## EXERCISE
Give back, word for word, only the lines from the opening of the records through the one with "thumb mcp: (350, 583)". Pictures stay out.

## EXERCISE DATA
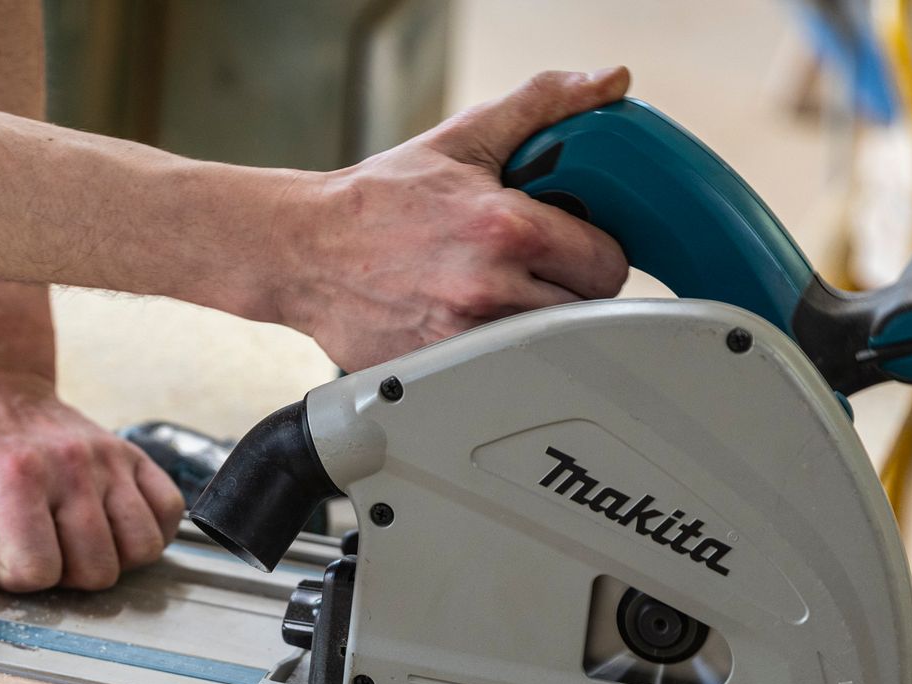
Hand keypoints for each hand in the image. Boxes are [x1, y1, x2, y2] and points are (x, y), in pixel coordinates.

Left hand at [0, 375, 187, 601]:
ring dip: (107, 559)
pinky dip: (147, 533)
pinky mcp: (135, 456)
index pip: (37, 569)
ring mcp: (110, 459)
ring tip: (69, 538)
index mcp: (15, 475)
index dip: (13, 576)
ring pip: (140, 550)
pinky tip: (106, 527)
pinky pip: (169, 515)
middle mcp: (72, 465)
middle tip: (34, 543)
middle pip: (96, 570)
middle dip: (62, 575)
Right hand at [273, 67, 632, 370]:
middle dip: (569, 287)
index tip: (576, 247)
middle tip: (538, 270)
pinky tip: (467, 321)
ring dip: (534, 323)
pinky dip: (494, 353)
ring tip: (500, 294)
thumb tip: (606, 82)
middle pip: (584, 311)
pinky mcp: (440, 372)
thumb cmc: (379, 200)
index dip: (597, 251)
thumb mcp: (463, 139)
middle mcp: (488, 288)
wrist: (304, 249)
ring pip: (546, 345)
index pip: (607, 261)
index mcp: (506, 228)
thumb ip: (541, 106)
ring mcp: (464, 338)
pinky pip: (499, 371)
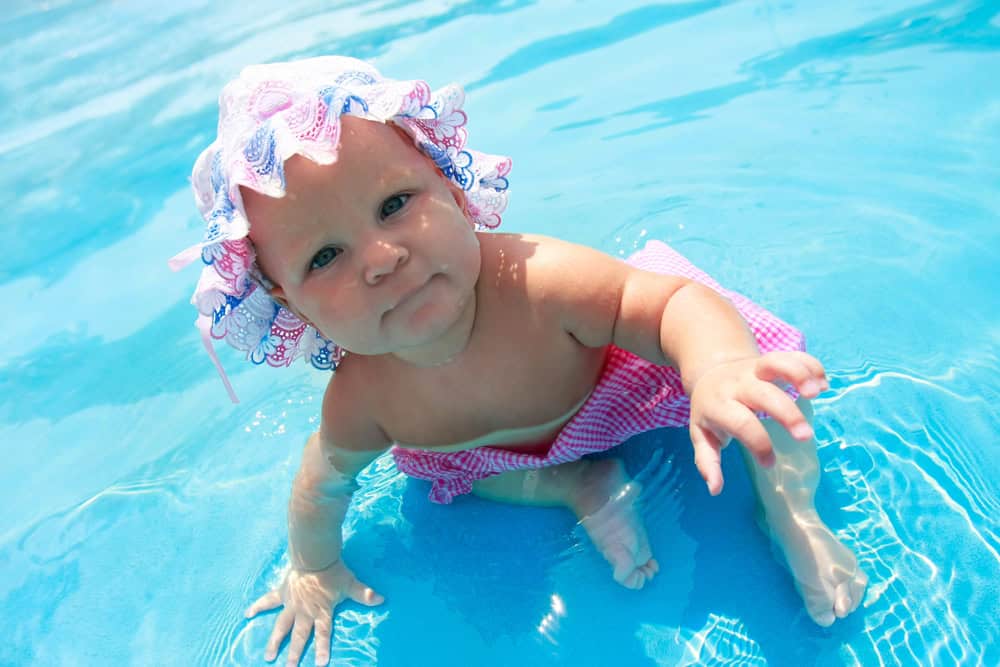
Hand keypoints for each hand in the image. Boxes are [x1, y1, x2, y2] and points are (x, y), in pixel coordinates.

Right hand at [245, 560, 383, 665]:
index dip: (322, 648)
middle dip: (294, 653)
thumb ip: (365, 593)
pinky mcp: (282, 592)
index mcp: (321, 611)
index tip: (320, 664)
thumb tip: (382, 599)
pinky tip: (247, 614)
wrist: (313, 554)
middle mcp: (304, 611)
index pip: (323, 633)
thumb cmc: (333, 570)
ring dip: (275, 641)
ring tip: (268, 655)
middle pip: (299, 635)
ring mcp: (291, 603)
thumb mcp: (350, 583)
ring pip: (281, 626)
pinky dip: (258, 606)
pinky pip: (268, 601)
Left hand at [688, 351, 827, 495]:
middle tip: (806, 436)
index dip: (758, 444)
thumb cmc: (711, 411)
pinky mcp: (771, 360)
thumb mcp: (702, 435)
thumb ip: (707, 461)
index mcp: (719, 405)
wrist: (710, 372)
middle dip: (787, 413)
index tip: (769, 463)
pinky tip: (823, 384)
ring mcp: (756, 369)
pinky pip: (793, 356)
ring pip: (777, 363)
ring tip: (817, 392)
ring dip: (799, 374)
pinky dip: (810, 365)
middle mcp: (738, 385)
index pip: (741, 423)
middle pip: (763, 394)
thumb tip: (715, 489)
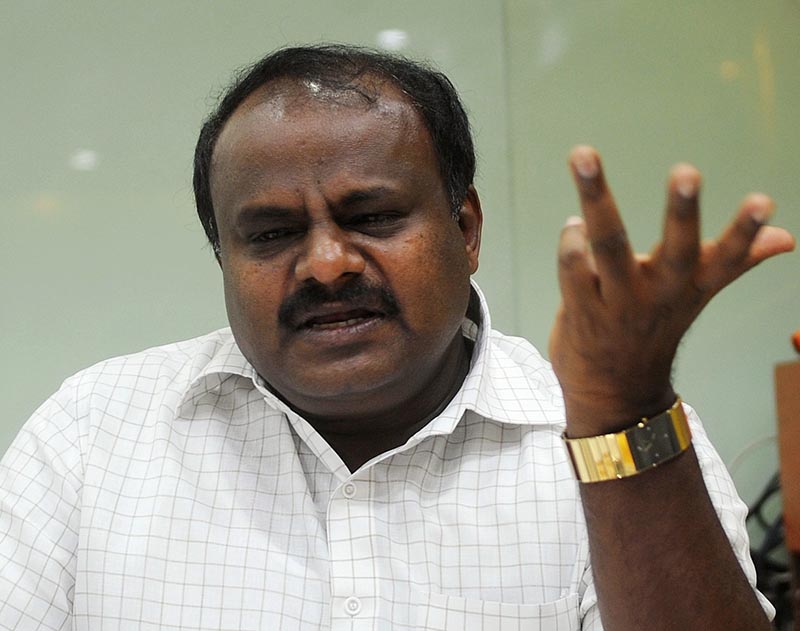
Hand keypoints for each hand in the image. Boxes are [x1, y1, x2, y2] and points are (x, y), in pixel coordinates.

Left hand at [549, 146, 794, 436]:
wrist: (615, 394)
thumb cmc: (654, 330)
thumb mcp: (696, 296)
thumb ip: (733, 262)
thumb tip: (787, 238)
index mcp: (691, 286)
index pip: (727, 259)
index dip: (745, 233)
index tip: (762, 201)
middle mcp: (660, 294)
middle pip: (676, 249)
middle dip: (682, 211)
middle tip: (687, 171)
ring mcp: (619, 304)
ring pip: (609, 247)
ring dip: (597, 202)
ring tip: (585, 156)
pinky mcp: (581, 312)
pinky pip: (573, 271)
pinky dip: (571, 244)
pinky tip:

## EXERCISE SOLUTION
Hand keypoints for each hand in the image. Boxes are [x1, y1, x2, y2] and points are (x, y), in pixel coordinates.

Left hand at [0, 375, 187, 601]:
ring dip: (107, 559)
pinky dip: (147, 533)
pinky mcp: (135, 456)
index pip: (37, 569)
ring mcp: (110, 459)
ring tip: (69, 538)
index mcp: (15, 475)
index dip: (13, 576)
ring pip: (140, 550)
pinky tip: (106, 527)
pinky pip: (169, 515)
middle mcp: (72, 465)
middle tip: (34, 543)
middle pip: (96, 570)
middle dip: (62, 575)
Right hand at [273, 67, 632, 370]:
middle dip: (569, 287)
index tip: (576, 247)
middle tip: (538, 270)
pinky tip: (467, 321)
ring dip: (534, 323)
pinky dip: (494, 353)
ring tip: (500, 294)
thumb tip: (606, 82)
middle pip: (584, 311)
pinky mcp: (440, 372)
thumb cmc: (379, 200)
index dip: (597, 251)
thumb mcp: (463, 139)
middle mcp: (488, 288)
wrist: (304, 249)
ring pip: (546, 345)
index pip: (607, 261)
index mcp: (506, 228)
thumb ip: (541, 106)
ring mcp: (464, 338)
pinky pip: (499, 371)
Hand keypoints for each hand in the image. Boxes are [x1, y1, x2, y2] and points are (x, y), in pixel coordinates.

Right hand at [245, 560, 383, 665]:
index dip: (322, 648)
middle dip: (294, 653)
thumb ip: (365, 593)
pinky mcp: (282, 592)
index mcp: (321, 611)
index tip: (320, 664)
thumb tip: (382, 599)
pinky tip: (247, 614)
wrist: (313, 554)
middle mcp: (304, 611)
index pip: (323, 633)
thumb cmc: (333, 570)
ring dip: (275, 641)
ring tip: (268, 655)
middle pip: (299, 635)
ring mcp: (291, 603)
thumb mcp: (350, 583)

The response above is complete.